Sunday, June 22, 2008

Interscope v. Does 1-7 ruling reversed

First learned of this from WAVY.com.

In Interscope v. Does 1-7, the Newport News, Virginia, case, targeting 7 students at the College of William and Mary, Judge F. Bradford Stillman has reversed the earlier ruling of Judge Walter D. Kelley, Jr., denying the RIAA's ex parte motion, and has now granted the motion.

No defendants appeared in the action; neither the defendants nor the College were given notice of the application. It is still possible that once the subpoena is issued and served, either the college, or the students, or both, could make a motion to quash.

******

# EXERCISE A
Repeat the post on the Interscope v. Does 1-7 ruling between "No defendants appeared" and "motion to quash.", inclusive.
# EXERCISE B
In the post on the Interscope v. Does 1-7 ruling, which judge granted the RIAA's ex parte motion?
# EXERCISE C
Continue the post on the Interscope v. Does 1-7 ruling from where it stops.
None of the stored dataset items is needed here.

(Stored dataset items)
******

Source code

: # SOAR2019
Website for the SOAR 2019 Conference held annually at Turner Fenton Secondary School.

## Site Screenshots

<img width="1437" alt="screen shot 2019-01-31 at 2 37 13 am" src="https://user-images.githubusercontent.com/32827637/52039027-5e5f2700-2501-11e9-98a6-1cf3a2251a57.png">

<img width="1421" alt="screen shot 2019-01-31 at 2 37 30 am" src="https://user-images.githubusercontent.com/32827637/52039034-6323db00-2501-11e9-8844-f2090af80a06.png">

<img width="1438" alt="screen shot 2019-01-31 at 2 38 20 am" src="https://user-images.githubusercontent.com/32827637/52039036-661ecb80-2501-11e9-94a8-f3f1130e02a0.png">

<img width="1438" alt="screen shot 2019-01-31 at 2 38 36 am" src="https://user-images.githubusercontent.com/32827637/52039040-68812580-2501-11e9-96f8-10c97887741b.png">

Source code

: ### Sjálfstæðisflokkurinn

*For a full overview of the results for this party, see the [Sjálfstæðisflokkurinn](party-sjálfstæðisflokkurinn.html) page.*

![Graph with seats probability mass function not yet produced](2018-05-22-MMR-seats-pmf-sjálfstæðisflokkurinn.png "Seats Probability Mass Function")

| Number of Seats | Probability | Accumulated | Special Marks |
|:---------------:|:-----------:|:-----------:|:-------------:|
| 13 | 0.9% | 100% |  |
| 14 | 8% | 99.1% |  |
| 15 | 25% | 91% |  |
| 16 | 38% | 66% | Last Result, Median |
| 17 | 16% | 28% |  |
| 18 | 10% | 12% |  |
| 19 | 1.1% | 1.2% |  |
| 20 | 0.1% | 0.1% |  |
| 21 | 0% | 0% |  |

******

# TASK RESPONSE A
No defendants appeared in the action; neither the defendants nor the College were given notice of the application. It is still possible that once the subpoena is issued and served, either the college, or the students, or both, could make a motion to quash.

# TASK RESPONSE B
Judge F. Bradford Stillman.

# TASK RESPONSE C
The court's docket entry reads as follows:

Minute Entry for proceedings held before Magistrate Judge F. Bradford Stillman: Motion Hearing held on 6/20/2008 re 7 MOTION for Reconsideration filed by Atlantic Recording Corporation, Warner Bros. Records Inc., Laface Records LLC, Elektra Entertainment Group, Inc., Sony BMG Music Entertainment, Virgin Records America, Inc., Capitol Records, Inc., Interscope Records, BMG Music, UMG Recordings, Inc., Arista Records LLC. Present were Katheryn Coggon and Michael Zito, counsel for the plaintiffs. Court notes that there are parallel motions in both this case and 2:08cv90. Counsel agrees. Court consolidates these matters under 2:08cv90. Judge Morgan will be the presiding Judge. Court addresses the motion for leave to file Amicus Curia Brief (#8) in 4:07cv52 and denies that motion for counsels failure to move the motion within thirty days according to the local rules. Court finds there is no prejudice in doing so as all of counsels briefs are contained in the record. Court allows a sixty day extension of time for service on the defendants in this matter. Court hears argument on the motion for reconsideration and makes rulings from the bench and grants the motion. The Court finds that the scope of the subpoena is narrow enough that he will allow it to be issued. Court to enter written opinion and order in this matter. Court adjourned. (Court Reporter Paul McManus, OCR.)THIS IS A TEXT ONLY ENTRY. NO PDF DOCUMENT IS ATTACHED. (cdod) (Entered: 06/20/2008)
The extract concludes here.